Aux dernières nouvelles, la réunion avec le FMI aurait été reportée sine die. La raison ? Il semble que le clan au pouvoir ait encore des cadavres à cacher dans les placards, avant l’arrivée des experts de Washington. De fait, certaines sources proches  de la Caisse congolaise d’amortissement (organisme chargé de gérer la dette congolaise)  craindraient que la dette du Congo  soit plus proche des 200 % du PIB que des 120 % récemment avoués.

Depuis la chute des prix du baril, amorcée à l’été 2014, le Congo, dirigé par un clan de milliardaires, s’enfonce dans la crise économique. Les caisses de l’Etat sont vides et le régime attend désespérément une hausse des cours du brut ou un programme d’ajustement budgétaire du Fonds monétaire international (FMI), à qui le pays a caché une partie de sa dette qui a atteint 120 % du PIB.

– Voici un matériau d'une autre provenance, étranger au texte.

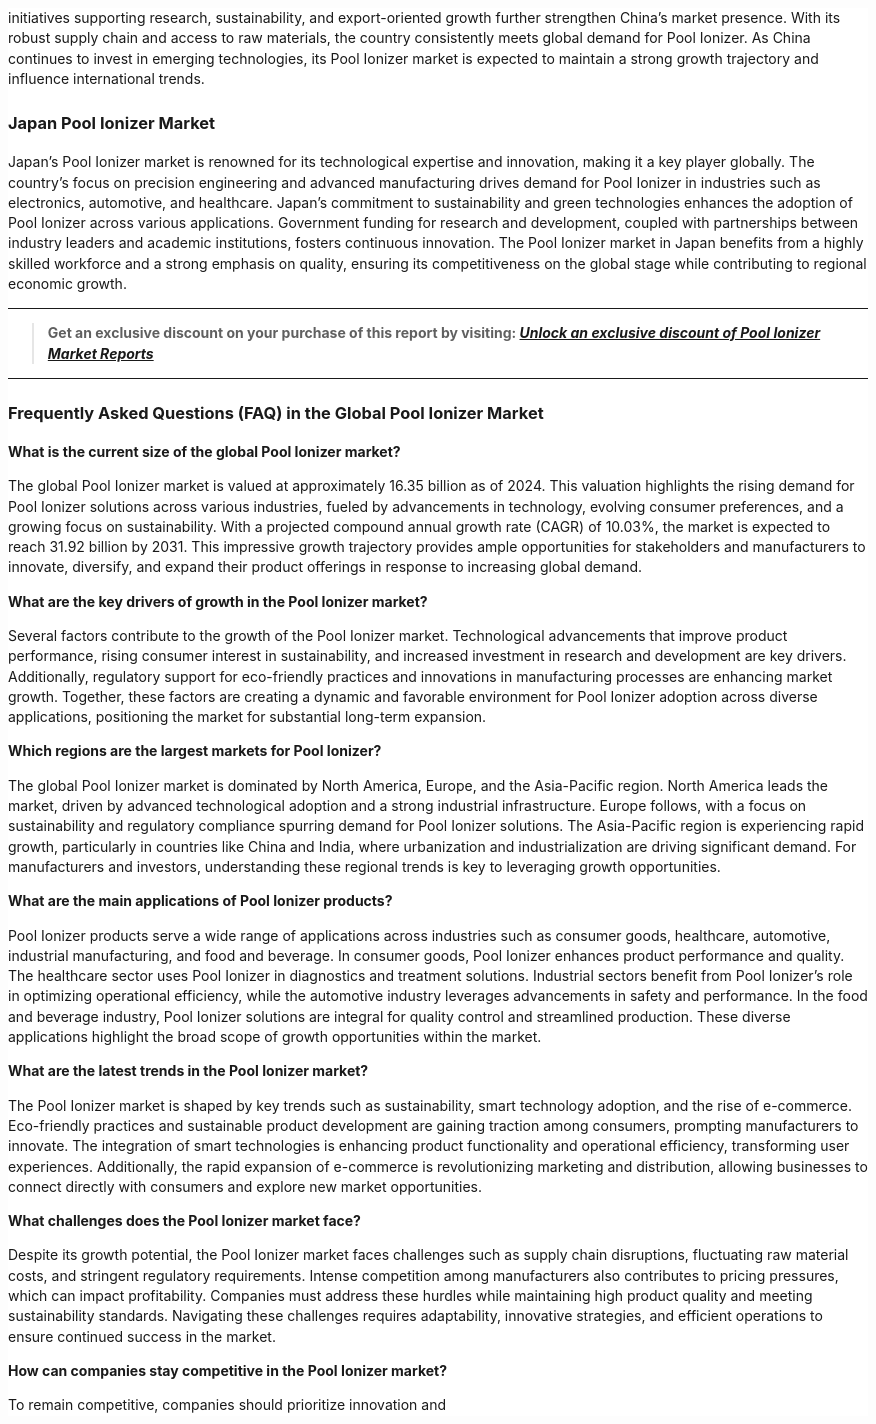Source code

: initiatives supporting research, sustainability, and export-oriented growth further strengthen China&rsquo;s market presence. With its robust supply chain and access to raw materials, the country consistently meets global demand for Pool Ionizer. As China continues to invest in emerging technologies, its Pool Ionizer market is expected to maintain a strong growth trajectory and influence international trends.</p><h3>Japan Pool Ionizer Market</h3><p>Japan&rsquo;s Pool Ionizer market is renowned for its technological expertise and innovation, making it a key player globally. The country&rsquo;s focus on precision engineering and advanced manufacturing drives demand for Pool Ionizer in industries such as electronics, automotive, and healthcare. Japan&rsquo;s commitment to sustainability and green technologies enhances the adoption of Pool Ionizer across various applications. Government funding for research and development, coupled with partnerships between industry leaders and academic institutions, fosters continuous innovation. The Pool Ionizer market in Japan benefits from a highly skilled workforce and a strong emphasis on quality, ensuring its competitiveness on the global stage while contributing to regional economic growth.</p><hr /><blockquote><p><strong>Get an exclusive discount on your purchase of this report by visiting: <em><a href="://marketresearchpulse.com/ask-for-discount/17676?utm_source=Github&amp;utm_medium=027">Unlock an exclusive discount of Pool Ionizer Market Reports</a></em>&nbsp;</strong></p></blockquote><hr /><h3>Frequently Asked Questions (FAQ) in the Global Pool Ionizer Market</h3><p><strong>What is the current size of the global Pool Ionizer market?</strong></p><p>The global Pool Ionizer market is valued at approximately 16.35 billion as of 2024. This valuation highlights the rising demand for Pool Ionizer solutions across various industries, fueled by advancements in technology, evolving consumer preferences, and a growing focus on sustainability. With a projected compound annual growth rate (CAGR) of 10.03%, the market is expected to reach 31.92 billion by 2031. This impressive growth trajectory provides ample opportunities for stakeholders and manufacturers to innovate, diversify, and expand their product offerings in response to increasing global demand.</p><p><strong>What are the key drivers of growth in the Pool Ionizer market?</strong></p><p>Several factors contribute to the growth of the Pool Ionizer market. Technological advancements that improve product performance, rising consumer interest in sustainability, and increased investment in research and development are key drivers. Additionally, regulatory support for eco-friendly practices and innovations in manufacturing processes are enhancing market growth. Together, these factors are creating a dynamic and favorable environment for Pool Ionizer adoption across diverse applications, positioning the market for substantial long-term expansion.</p><p><strong>Which regions are the largest markets for Pool Ionizer?</strong></p><p>The global Pool Ionizer market is dominated by North America, Europe, and the Asia-Pacific region. North America leads the market, driven by advanced technological adoption and a strong industrial infrastructure. Europe follows, with a focus on sustainability and regulatory compliance spurring demand for Pool Ionizer solutions. The Asia-Pacific region is experiencing rapid growth, particularly in countries like China and India, where urbanization and industrialization are driving significant demand. For manufacturers and investors, understanding these regional trends is key to leveraging growth opportunities.</p><p><strong>What are the main applications of Pool Ionizer products?</strong></p><p>Pool Ionizer products serve a wide range of applications across industries such as consumer goods, healthcare, automotive, industrial manufacturing, and food and beverage. In consumer goods, Pool Ionizer enhances product performance and quality. The healthcare sector uses Pool Ionizer in diagnostics and treatment solutions. Industrial sectors benefit from Pool Ionizer&rsquo;s role in optimizing operational efficiency, while the automotive industry leverages advancements in safety and performance. In the food and beverage industry, Pool Ionizer solutions are integral for quality control and streamlined production. These diverse applications highlight the broad scope of growth opportunities within the market.</p><p><strong>What are the latest trends in the Pool Ionizer market?</strong></p><p>The Pool Ionizer market is shaped by key trends such as sustainability, smart technology adoption, and the rise of e-commerce. Eco-friendly practices and sustainable product development are gaining traction among consumers, prompting manufacturers to innovate. The integration of smart technologies is enhancing product functionality and operational efficiency, transforming user experiences. Additionally, the rapid expansion of e-commerce is revolutionizing marketing and distribution, allowing businesses to connect directly with consumers and explore new market opportunities.</p><p><strong>What challenges does the Pool Ionizer market face?</strong></p><p>Despite its growth potential, the Pool Ionizer market faces challenges such as supply chain disruptions, fluctuating raw material costs, and stringent regulatory requirements. Intense competition among manufacturers also contributes to pricing pressures, which can impact profitability. Companies must address these hurdles while maintaining high product quality and meeting sustainability standards. Navigating these challenges requires adaptability, innovative strategies, and efficient operations to ensure continued success in the market.</p><p><strong>How can companies stay competitive in the Pool Ionizer market?</strong></p><p>To remain competitive, companies should prioritize innovation and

Kiki serait enfin réaparru au Congo. Il rendra certainement compte à son papa dans quelles conditions il a été placé sous contrôle judiciaire, avec pour principale obligation le versement d’un cautionnement pénal d’un montant 10 millions d’euros, réduit semble-t-il à 2 millions d’euros. Une belle somme, mais des broutilles pour lui.